--- Data provided ---
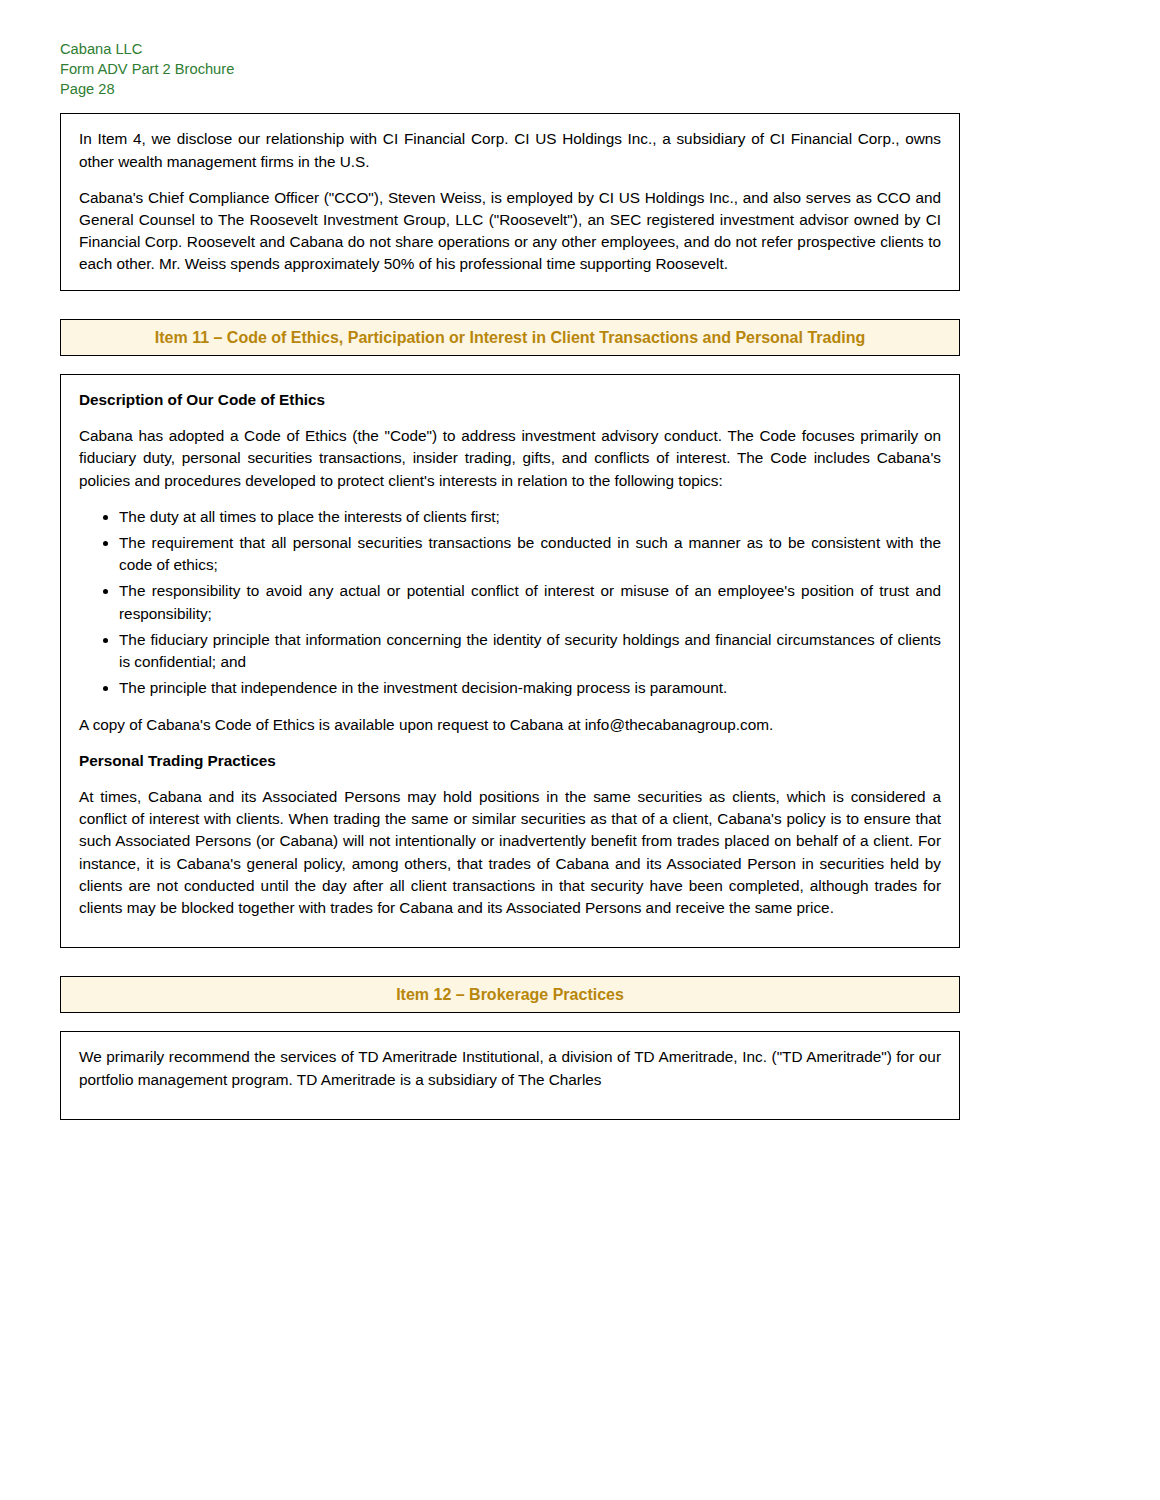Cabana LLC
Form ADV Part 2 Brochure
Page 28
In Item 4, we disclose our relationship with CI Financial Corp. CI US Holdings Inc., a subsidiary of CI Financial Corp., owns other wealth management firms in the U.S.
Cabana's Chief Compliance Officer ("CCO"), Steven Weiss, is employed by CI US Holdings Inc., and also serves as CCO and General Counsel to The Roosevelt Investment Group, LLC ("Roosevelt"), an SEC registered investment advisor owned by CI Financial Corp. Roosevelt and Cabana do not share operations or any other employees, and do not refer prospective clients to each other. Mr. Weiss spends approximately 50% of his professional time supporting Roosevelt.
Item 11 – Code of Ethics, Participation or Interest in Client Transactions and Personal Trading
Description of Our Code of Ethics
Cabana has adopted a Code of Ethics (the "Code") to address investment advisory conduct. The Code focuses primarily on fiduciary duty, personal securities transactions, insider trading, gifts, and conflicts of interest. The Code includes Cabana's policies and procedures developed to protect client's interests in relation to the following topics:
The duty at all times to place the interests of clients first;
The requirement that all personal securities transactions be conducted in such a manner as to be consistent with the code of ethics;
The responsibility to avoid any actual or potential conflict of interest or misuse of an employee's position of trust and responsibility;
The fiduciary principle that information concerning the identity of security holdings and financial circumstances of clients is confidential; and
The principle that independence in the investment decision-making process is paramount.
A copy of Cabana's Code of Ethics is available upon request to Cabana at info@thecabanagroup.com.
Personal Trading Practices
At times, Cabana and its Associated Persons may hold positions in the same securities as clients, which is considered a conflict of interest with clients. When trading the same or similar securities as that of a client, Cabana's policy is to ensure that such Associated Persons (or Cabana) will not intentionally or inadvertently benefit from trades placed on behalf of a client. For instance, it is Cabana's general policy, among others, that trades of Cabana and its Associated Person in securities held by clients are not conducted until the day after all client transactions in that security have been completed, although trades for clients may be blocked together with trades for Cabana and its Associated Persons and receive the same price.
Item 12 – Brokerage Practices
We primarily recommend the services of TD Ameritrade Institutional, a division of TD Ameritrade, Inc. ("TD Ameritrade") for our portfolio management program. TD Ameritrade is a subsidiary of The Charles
---
What you need to do: Write out the full listing verbatim, excluding its pictures.

Problem solution:
Cabana LLC
Form ADV Part 2 Brochure
Page 28
In Item 4, we disclose our relationship with CI Financial Corp. CI US Holdings Inc., a subsidiary of CI Financial Corp., owns other wealth management firms in the U.S.
Cabana's Chief Compliance Officer ("CCO"), Steven Weiss, is employed by CI US Holdings Inc., and also serves as CCO and General Counsel to The Roosevelt Investment Group, LLC ("Roosevelt"), an SEC registered investment advisor owned by CI Financial Corp. Roosevelt and Cabana do not share operations or any other employees, and do not refer prospective clients to each other. Mr. Weiss spends approximately 50% of his professional time supporting Roosevelt.
Item 11 – Code of Ethics, Participation or Interest in Client Transactions and Personal Trading
Description of Our Code of Ethics
Cabana has adopted a Code of Ethics (the "Code") to address investment advisory conduct. The Code focuses primarily on fiduciary duty, personal securities transactions, insider trading, gifts, and conflicts of interest. The Code includes Cabana's policies and procedures developed to protect client's interests in relation to the following topics:
The duty at all times to place the interests of clients first;
The requirement that all personal securities transactions be conducted in such a manner as to be consistent with the code of ethics;
The responsibility to avoid any actual or potential conflict of interest or misuse of an employee's position of trust and responsibility;
The fiduciary principle that information concerning the identity of security holdings and financial circumstances of clients is confidential; and
The principle that independence in the investment decision-making process is paramount.
A copy of Cabana's Code of Ethics is available upon request to Cabana at info@thecabanagroup.com.
Personal Trading Practices
At times, Cabana and its Associated Persons may hold positions in the same securities as clients, which is considered a conflict of interest with clients. When trading the same or similar securities as that of a client, Cabana's policy is to ensure that such Associated Persons (or Cabana) will not intentionally or inadvertently benefit from trades placed on behalf of a client. For instance, it is Cabana's general policy, among others, that trades of Cabana and its Associated Person in securities held by clients are not conducted until the day after all client transactions in that security have been completed, although trades for clients may be blocked together with trades for Cabana and its Associated Persons and receive the same price.
Item 12 – Brokerage Practices
We primarily recommend the services of TD Ameritrade Institutional, a division of TD Ameritrade, Inc. ("TD Ameritrade") for our portfolio management program. TD Ameritrade is a subsidiary of The Charles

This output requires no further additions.